All the doctors were surprised. The breast they removed no longer contained any cancer cells, what is called a pathologically complete response. The surgeon apologized, expressing her hopes that in the future we will be better able to determine if the cancer activity has stopped, without having to examine what can’t be put back.

It seems the only way to know if removing my breast was actually necessary was, apparently, to remove my breast. This presents another paradox- it is possible to both be deeply grateful while moving forward cancer free- and simultaneously filled with anger and regret at the loss of my breast. It was not incompetence after all, just a consequence of some limitations within the western medical model.

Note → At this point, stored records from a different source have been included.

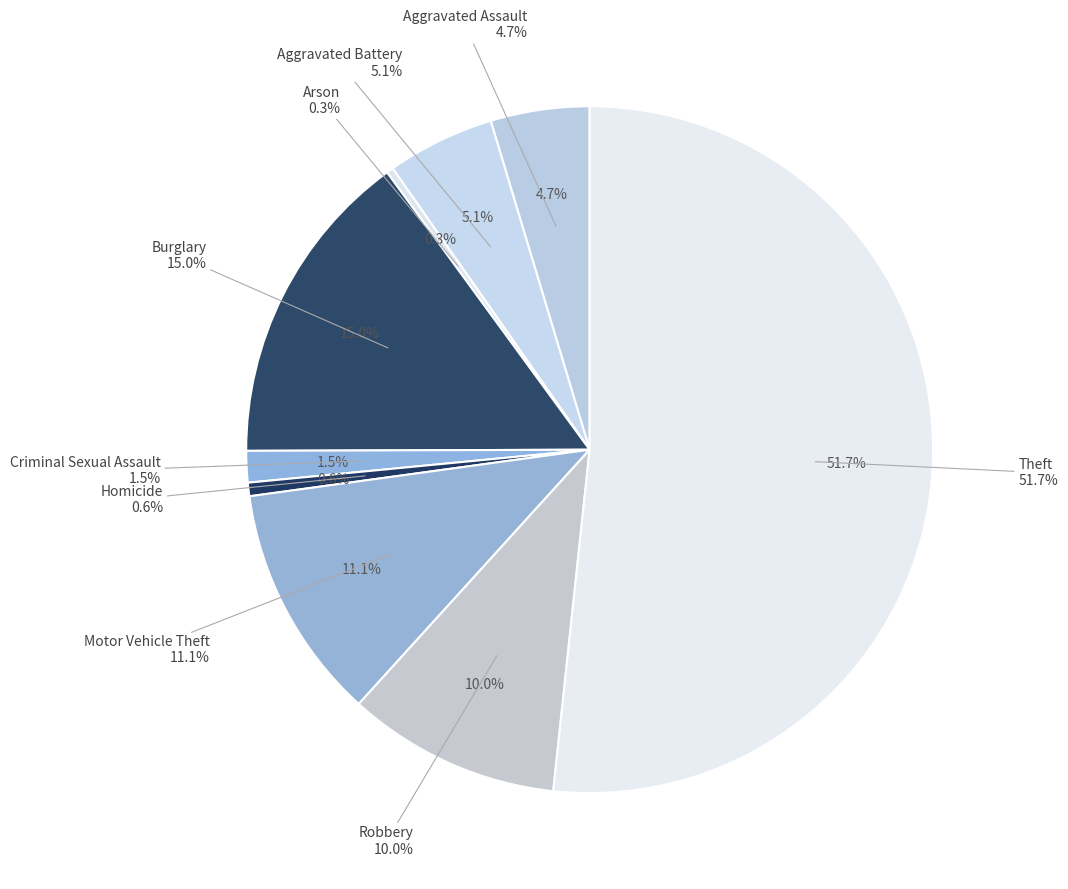

Which slice is the smallest?

Arson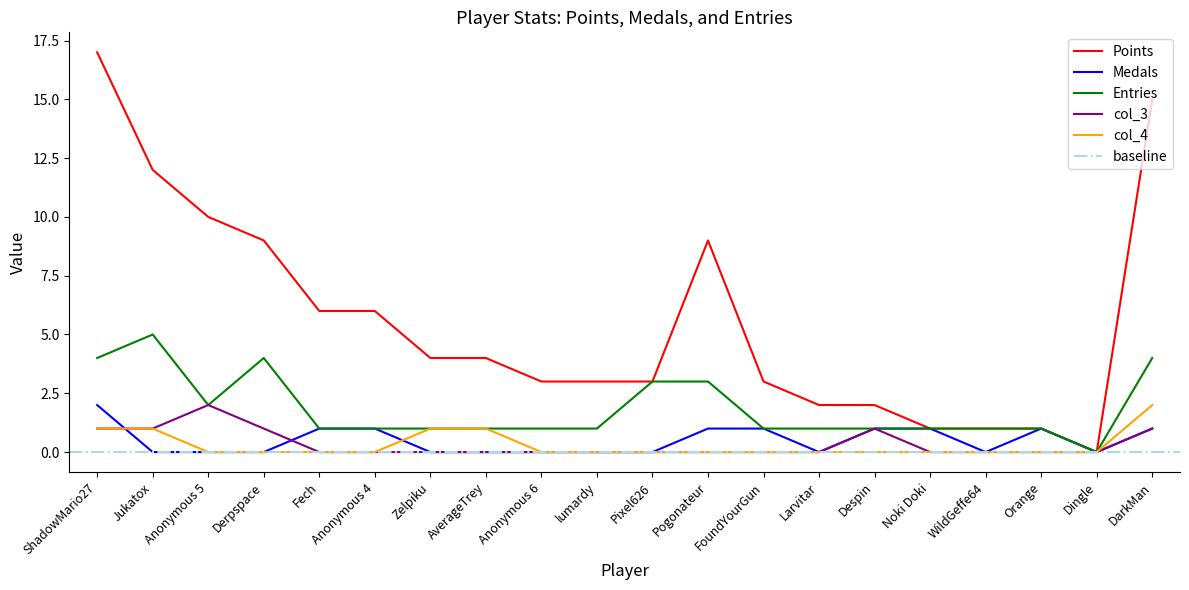

Reading right to left, extract all data points from this chart.

Points: 15	0	1	1	1	2	2	3	9	3	3	3	4	4	6	6	9	10	12	17
Medals: 1	0	1	0	1	1	0	1	1	0	0	0	0	0	1	1	0	0	0	2
Entries: 4	0	1	1	1	1	1	1	3	3	1	1	1	1	1	1	4	2	5	4
col_3: 1	0	0	0	0	1	0	0	0	0	0	0	0	0	0	0	1	2	1	1
col_4: 2	0	0	0	0	0	0	0	0	0	0	0	1	1	0	0	0	0	1	1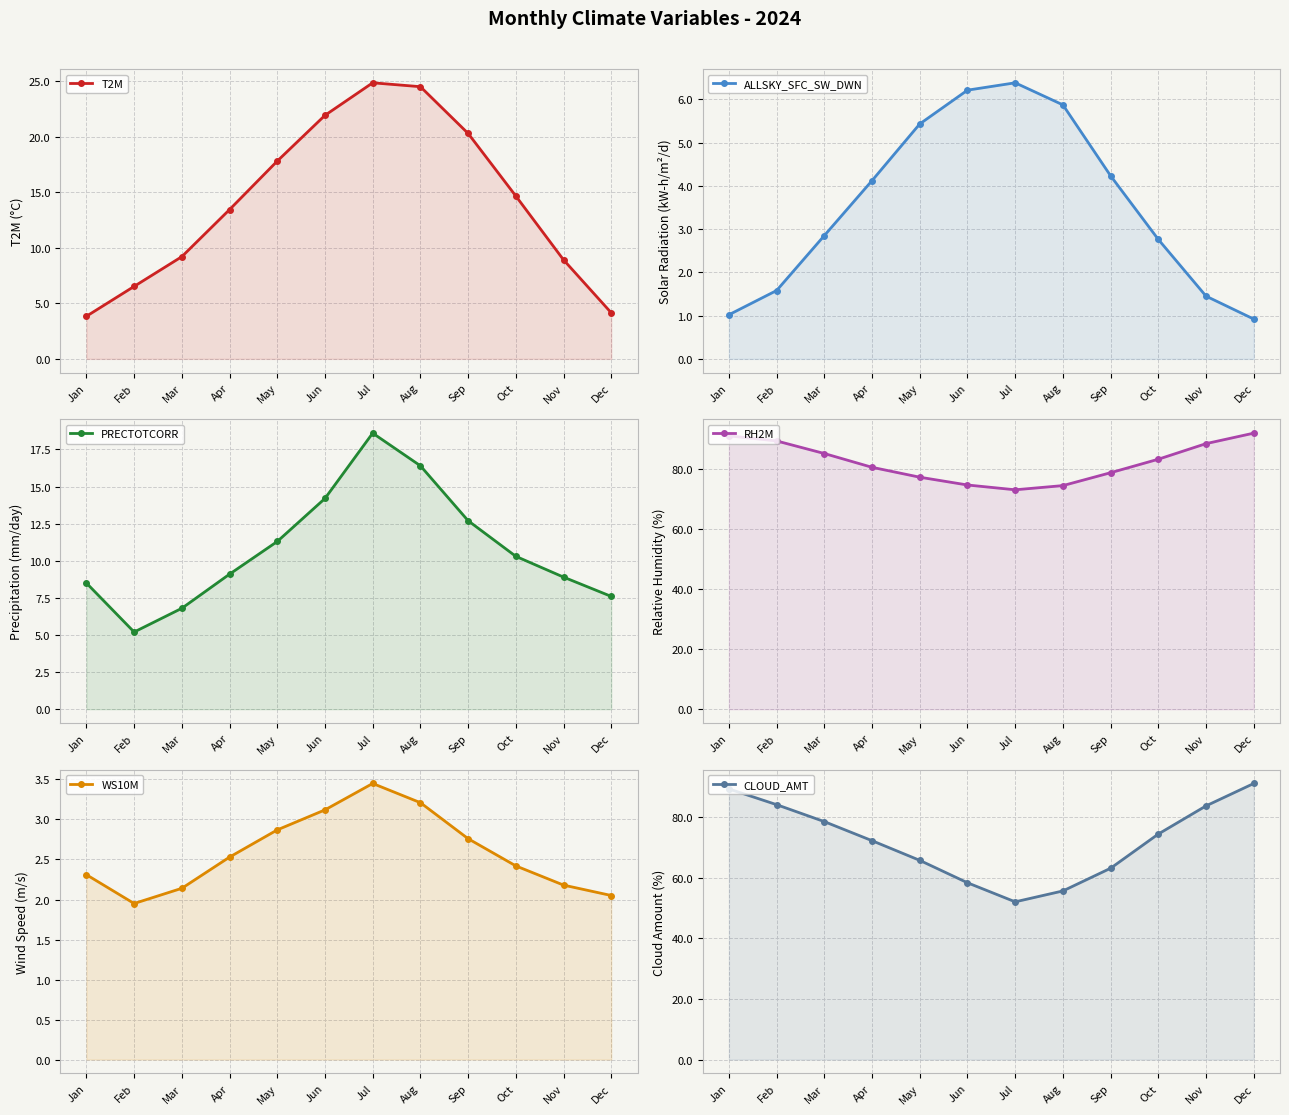

What is the sum of all T2M values?

170.2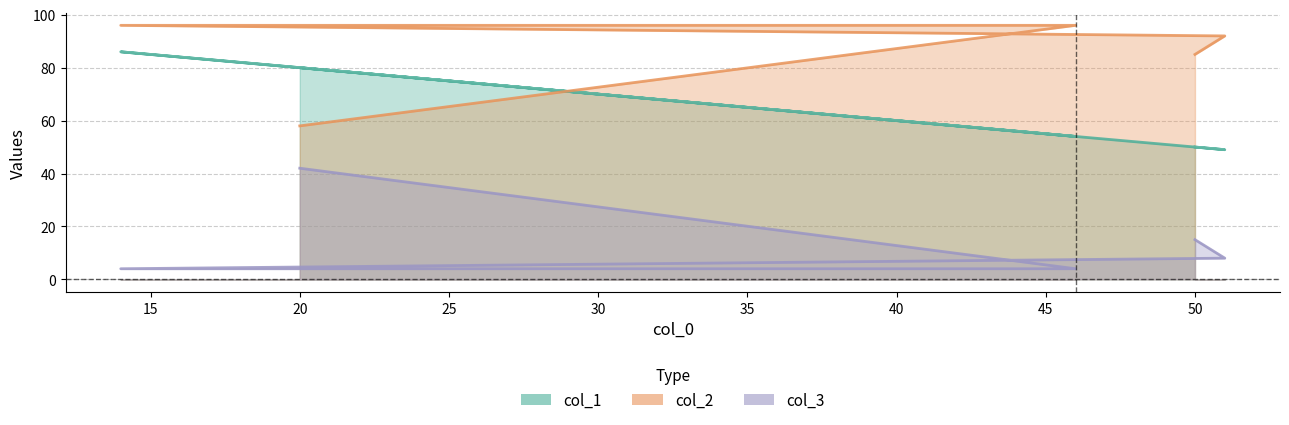

At which label does col_2 reach its minimum?

20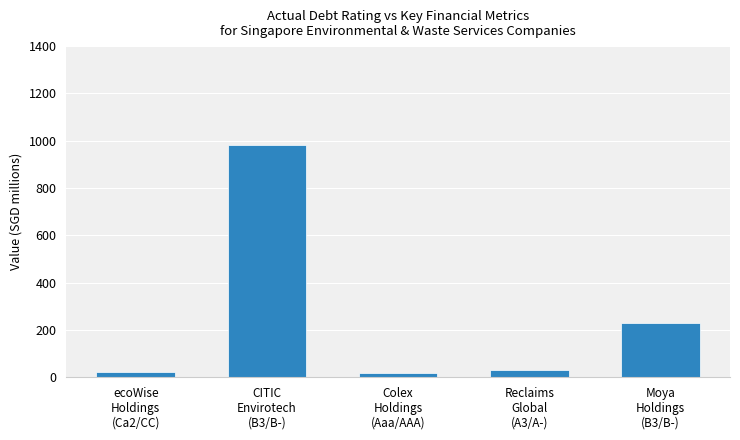

Where is the data nearest to the value 501?

Moya
Holdings
(B3/B-)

I have been reconciling within myself that one breasted bodies and two breasted bodies can somehow both be “right” since my diagnosis.  A process that informed my decision not to pursue any surgical reconstruction. The concept was further explored when I tried out a prosthetic breast for three days.  During those days of wearing the prosthetic I felt grief and disquiet.  Wearing it felt as though the mastectomy had taken away some essential portion of my being. A part that somehow renders me insufficient now. Like I have something to hide. When I put it on in the morning, I felt like I was strapping on the weight of confirmation, that I am no longer Okay just the way I am. At the end of the day when one “breast” came off with my bra, I had a deep sense of revulsion within.   I cried more during those three days than any time during the entire year of my treatments. So I stopped wearing it.

Only by embracing my new one breasted body, by loving who I have become, do the hard truths becomes less bitter. Acceptance allows me to be more than okay in my skin. Acceptance opens up a world filled with radiant possibility.

Most mornings, since coming to terms with my one breasted status, dressing has become a creative process that I enjoy very much. Sometimes the challenge is how to camouflage my asymmetry. Other days I revel in it.  On those days of revelry I feel sexy and sassy with my short hair, I wear short skirts and close fitting shirts.  There is something appealing about my flat side. I feel almost sporty.

I have found that regardless of how I am dressed strangers rarely notice I have only one breast. On the other hand those that know me do tend to check out my chest at parties, in quick furtive glances. It is okay, their curiosity is understandable, and honestly I now find myself checking out their boobs too.

I have loved my breasts since they appeared during high school. I loved nursing my two sons when they were small, and I look forward to holding my future grand babies to my heart against the softness of my remaining breast.  In some ways removing my breast uncovered my truest self. It has taught me that it is possible to be happy even amidst hardship and illness. It has made it possible for me to be more comfortable within paradox.